Gourmet Kosher Cooking: Winter dishes to warm the heart

Quick and easy to prepare chicken dishes that are perfect for cold, rainy days.

Affogato (photo credit: GOURMETKOSHERCOOKING.COM)
For us New Yorkers, the winter and our appetite for hearty and warm meals seems never ending. I’ve already exhausted the recipes for slow braised beef and lots of winter soups. Now I’m ready for some quick winter dishes that soothe the body and warm the heart. These chicken dishes are super flavorsome and each have a hint of sweetness that fit the bill. They are also quick and easy to prepare. And I had to include a fantastic winter time dessert, affogato. It's awesome to enjoy while sitting by the fire or watching the snow fall.
Maple and Apple Glazed Chicken
Serves 6
2 pounds skin-on, bone-in chicken breasts, cut into large chunks
Kosher salt
2 tablespoons olive oil
2 apples (1 red, 1 green), cored and cut into wedges
8 medium shallots, quartered lengthwise
1/4 cup fresh sage, torn
1/2 cup chicken broth
1/4 cup maple syrup
1/4 cup apple cider vinegar
Pat the chicken dry and season all over with salt. Heat a large heavy skillet over high heat and add the olive oil. When the oil is hot, add the chicken skin-side down and cook, undisturbed, until the skin is browned and crisp, about 5 minutes.
Turn the chicken and add the apples, shallots and sage to the skillet. Reduce the heat to medium high and cook until the chicken is browned on the bottom, 4 to 5 minutes. Transfer the chicken to a plate and continue to cook the apples and shallots, stirring, until golden, about 2 more minutes.
Meanwhile, make the glaze: Mix the chicken broth, maple syrup, vinegar and 1/2 teaspoon salt in a small bowl. Add the mixture to the skillet with the apples and shallots and boil until reduced by about three-quarters, 2 to 3 minutes. Return the chicken to the skillet, turning to coat, until cooked through, about 2 more minutes.
Braised Chicken with Spiced Tomato
Serves 8
4 tablespoons canola oil
6 chicken thighs
6 chicken legs
Kosher salt
¾ cumin
1 teaspoon crushed red pepper (or less if you do not like spicy)
1 large white onion, peeled, halved and thinly sliced
1 inch piece ginger, peeled and grated (about 3 teaspoons)
6 garlic cloves, peeled and halved lengthwise
1 (28-ounce) can whole, peeled tomatoes
2 cinnamon sticks
4 bay leaves
Water, as needed
Heat the canola oil in a large skillet over high heat. Drizzle the chicken with salt and when the oil is hot, carefully add the chicken to the oil. Do not overcrowd the pan. Resist the temptation to move or turn the pieces. Allow them to brown on their first side, about 3 to 5 minutes. Use tongs to turn the chicken pieces to sear their second side, about 3 to 5 minutes. Transfer the chicken to a tray and set it aside. 

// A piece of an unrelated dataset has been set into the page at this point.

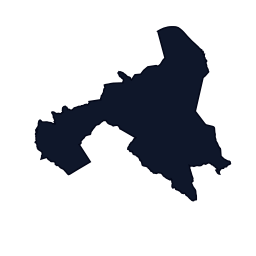 Campos dos Goytacazes, Rio de Janeiro, Brazil, rotated 255°
{"feature_id": "56859067B60094869559432", "entity_name": "Campos dos Goytacazes", "entity_type": "district", "adm_level": 2, "iso_a3": "BRA", "parent_name": "Brazil", "parent_adm1": "Rio de Janeiro", "projection": "orthographic", "projection_center": [-41.44, -21.65], "detail": "fine", "context": "isolated", "style": "filled", "palette": "ink", "viewbox_px": 256, "rotation_deg": 255, "n_neighbors": 0, "source": "geoboundaries", "source_scale": "gbopen_adm2", "svg_char_len": 5833}
<svg xmlns="http://www.w3.org/2000/svg" viewBox="0 0 256 256"><g transform="rotate(255 128 128)"><path d="M120.5,36.0L120.7,41.4L120.3,42.2L118.3,42.9L117.1,44.1L115.7,44.9L115.4,45.5L115.0,47.0L114.4,48.3L113.2,48.9L112.0,48.4L111.2,48.8L110.2,49.7L110.2,50.6L109.4,51.4L107.9,52.1L107.0,52.7L104.8,55.2L102.7,56.2L102.2,56.6L101.1,57.0L98.9,58.1L98.4,58.6L98.6,60.0L101.0,68.1L105.1,82.8L124.7,76.5L124.8,77.5L125.6,78.7L127.6,79.1L128.0,79.6L128.3,80.3L129.2,81.5L129.8,82.8L130.3,83.4L130.8,83.8L131.6,85.0L131.6,85.9L131.7,87.0L131.7,88.9L131.6,89.7L132.0,90.3L133.6,91.0L134.3,91.6L135.1,92.8L135.9,93.0L135.9,93.6L137.8,96.2L138.5,96.9L139.0,97.9L139.2,98.9L139.1,100.6L139.4,101.4L140.8,103.8L141.0,104.7L141.6,106.1L141.5,106.9L140.8,108.8L138.1,109.7L137.7,110.2L136.9,110.7L135.7,112.5L134.6,113.8L133.9,114.2L133.9,115.7L133.6,117.9L133.2,118.6L132.7,119.2L132.0,119.6L129.1,120.2L128.8,120.8L116.6,133.0L116.2,132.3L116.0,131.2L113.9,129.1L113.4,128.4L113.1,127.2L112.3,126.5L111.8,125.6L111.2,125.0L110.6,124.8L109.1,123.0L107.6,122.3L107.1,123.2L106.2,123.6L105.4,123.7L104.8,124.0L104.8,124.6L104.4,125.3L104.2,126.0L103.7,125.8L102.6,126.5L101.8,126.2L100.6,127.2L100.4,128.0L99.8,128.7L99.0,129.0L98.8,129.5L97.9,129.8L97.5,130.7L94.8,131.2L93.8,131.2L93.0,131.7L92.5,132.3L89.6,132.3L88.7,132.2L87.7,132.9L87.0,134.2L86.3,135.8L85.6,136.4L85.2,137.0L83.9,137.3L83.4,137.9L82.5,138.2L81.0,139.0L80.2,139.1L79.8,140.1L79.1,140.6L78.4,140.7L77.7,141.3L77.6,142.2L76.8,143.6L77.0,145.2L76.9,146.2L76.2,147.4L76.1,148.0L75.7,148.5L74.0,149.5L73.3,149.6L72.5,149.9L72.1,150.4L71.6,150.6L71.1,151.3L70.4,151.6L69.5,152.4L67.0,155.2L67.3,155.9L67.8,156.4L67.0,156.8L66.1,156.8L65.5,156.6L64.8,156.7L64.0,156.5L62.6,156.7L62.0,156.1L61.2,155.7L60.4,155.6L59.8,155.3L59.2,155.6L58.5,155.8L58.6,157.4L58.0,158.1L57.3,158.3L56.5,158.3L55.8,159.0L55.5,160.0L54.9,160.3L54.6,160.9L54.1,161.2L53.7,161.8L53.1,162.2L51.6,162.9L51.1,163.3L50.9,163.9L50.4,164.6L50.5,165.7L50.0,166.2L49.3,166.5L48.0,166.8L46.7,168.1L43.9,169.5L43.3,170.0L41.8,170.9L41.3,171.5L40.9,172.1L40.9,172.8L41.3,173.3L41.5,173.9L41.4,174.5L41.0,175.0L41.3,175.5L44.9,176.4L46.9,176.5L49.7,177.0L50.9,176.9L54.9,175.4L56.0,175.4L57.8,175.0L58.4,175.1L59.7,176.0L59.9,177.0L60.5,177.1L61.3,177.0L62.5,177.6L65.1,177.4L65.8,177.3L69.3,177.3L70.5,177.1L71.2,177.3L72.8,177.1L74.9,177.6L75.9,177.6L75.1,178.5L75.0,179.3L74.4,181.0L73.9,181.7L74.1,184.3L73.8,185.6L73.2,186.8L72.9,188.6L73.0,189.2L74.0,191.6L74.0,192.4L73.1,193.2L73.0,193.9L73.6,196.2L73.5,196.8L73.2,197.5L72.7,198.3L72.1,198.8L71.0,199.4L70.2,200.7L69.4,200.9L69.0,201.6L68.5,202.0L67.9,202.1L67.1,202.6L66.5,203.2L65.0,203.8L64.6,202.9L64.5,202.0L61.3,202.9L60.2,203.8L59.8,204.6L60.5,204.5L62.4,204.7L64.2,206.7L64.6,207.3L64.7,208.2L64.4,209.9L65.0,210.3L65.4,211.1L65.3,211.9L65.1,212.6L65.2,213.3L66.2,214.2L66.6,215.9L66.6,216.8L67.0,217.7L68.9,217.8L69.7,217.2L70.0,216.4L70.4,215.6L73.5,212.4L74.2,212.0L74.8,211.8L75.8,211.0L76.5,210.6L77.1,210.6L78.9,210.9L82.9,211.7L84.4,211.8L85.1,211.3L87.2,210.6L90.1,210.3L92.6,209.5L94.4,209.8L96.7,209.7L97.4,209.9L99.2,210.5L100.0,210.6L101.3,210.6L105.5,211.4L106.3,211.3L107.0,210.8L107.7,209.8L110.6,204.5L111.1,203.9L112.3,203.2L126.7,197.3L157.3,213.5L158.5,216.1L161.4,220.4L162.8,220.2L163.7,220.4L165.4,220.1L166.1,219.8L166.7,219.7L167.5,220.0L168.5,220.1L171.5,219.9L171.6,220.7L172.1,221.2L172.9,221.3L174.1,220.5L175.3,220.3L176.0,220.4L176.7,219.9L178.6,220.5L179.5,220.9L179.6,220.2L180.0,219.5L180.6,219.9L181.2,219.9L181.6,220.3L182.1,219.8L182.6,220.2L183.0,219.7L183.0,218.9L183.7,218.9L184.4,219.3L185.0,218.6L186.7,217.4L188.0,216.8L195.9,211.8L201.2,208.9L206.1,206.5L208.3,205.2L210.4,203.7L211.9,202.4L212.3,201.8L213.2,200.4L214.0,198.1L214.8,194.8L215.1,192.8L215.1,188.5L214.5,184.8L213.7,181.6L213.2,181.9L186.0,181.9L184.7,179.7L181.1,175.9L179.9,173.3L180.1,172.2L180.7,171.9L181.0,171.2L181.9,163.0L179.6,158.1L176.6,154.2L177.6,148.6L176.6,147.3L173.8,144.3L173.5,143.7L174.5,143.2L175.5,143.3L176.3,142.9L176.9,142.2L177.5,141.1L178.2,140.4L180.3,139.2L181.2,138.3L182.6,137.4L184.2,135.2L184.3,134.5L184.7,133.8L183.8,133.4L183.7,132.6L183.1,132.7L182.5,133.1L180.6,133.2L179.7,133.6L179.1,134.3L178.5,134.7L177.7,135.0L176.5,136.1L175.0,136.0L173.9,135.1L173.0,134.8L173.0,134.0L175.0,125.3L175.3,122.7L175.4,120.4L175.7,117.4L175.6,116.3L174.7,116.2L173.3,116.3L172.6,116.2L172.3,115.5L171.9,115.0L170.8,114.4L169.2,113.8L168.4,113.3L167.7,112.5L167.0,112.2L166.6,111.6L166.3,111.0L165.8,110.5L165.0,110.3L164.3,109.9L163.8,109.4L162.3,109.0L163.6,97.3L162.9,97.5L160.8,95.4L160.8,94.8L161.5,94.2L161.7,92.3L161.2,90.6L161.5,88.8L161.2,88.2L161.2,87.3L161.6,86.1L161.3,83.5L161.3,81.6L161.2,81.0L160.6,80.4L160.4,79.7L159.7,78.5L160.2,76.8L161.0,76.2L161.5,75.6L161.4,74.6L162.3,74.3L162.9,74.4L163.8,74.2L164.4,73.5L165.2,73.0L165.2,71.6L164.5,70.3L164.0,70.0L163.3,69.7L162.5,69.5L161.8,69.2L160.9,69.3L160.0,69.1L160.0,68.4L159.7,67.6L159.1,66.9L159.4,66.0L160.0,64.9L160.2,64.0L160.2,62.9L160.9,61.9L162.5,60.5L163.0,59.4L162.9,58.5L161.9,58.5L161.0,58.9L160.4,59.1L158.7,59.0L157.8,58.7L157.3,58.8L156.6,59.1L155.6,59.1L154.2,59.4L153.7,59.0L153.4,58.4L152.7,58.4L151.9,58.8L150.9,58.5L151.7,56.3L152.6,55.6L153.2,54.7L153.8,53.0L154.8,51.3L155.6,47.7L155.9,46.9L156.4,46.2L157.2,46.0L158.4,45.1L157.8,43.8L155.7,42.7L154.9,42.4L154.1,42.7L153.7,42.1L152.8,41.6L151.1,39.6L150.1,40.1L150.1,39.4L150.0,38.4L148.5,38.3L148.5,39.2L147.6,39.0L147.0,38.7L147.2,38.1L146.1,37.1L145.3,37.3L144.4,37.2L143.6,36.8L142.7,36.8L140.6,36.2L139.6,36.3L138.9,35.8L138.6,35.0L138.0,34.7L137.6,35.4L135.4,35.9L133.4,35.3L132.8,35.8L132.1,35.4L131.6,35.9L131.0,35.6L130.2,36.1L127.2,38.8L126.5,38.6L125.1,38.6L124.5,38.3L123.7,37.5L122.3,37.1L120.5,36.0Z" fill="#0f172a" stroke="#020617" stroke-width="1.5"/></g></svg>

In the same skillet, add the cumin and chili flakes, stirring rapidly to give them a quick toast, about 10 to 15 seconds. Add the onions, ginger and garlic and stir to combine. Add some salt, to taste, then add the tomatoes, cinnamon, and bay leaves. Allow the mixture to cook and all the flavors to come together, about 10 minutes. Add the chicken back to the pan, keep the heat low and continue cooking until the chicken is cooked through, 30 to 45 minutes. If the sauce becomes overly thick or begins to stick to the bottom of the skillet, feel free to add some water, about 1/2 cup at a time.
Serve with rice.
Serves 1
2 scoops ice cream
Shot of espresso or coffee (about 3 tablespoons, decaf or regular)
Shaved chocolate, cookie crumbs, nuts or any topping
Place scoops of ice cream (coffee, chocolate or vanilla) in a coffee cup, then pour in espresso or coffee. Top with shaved dark chocolate and chopped nuts.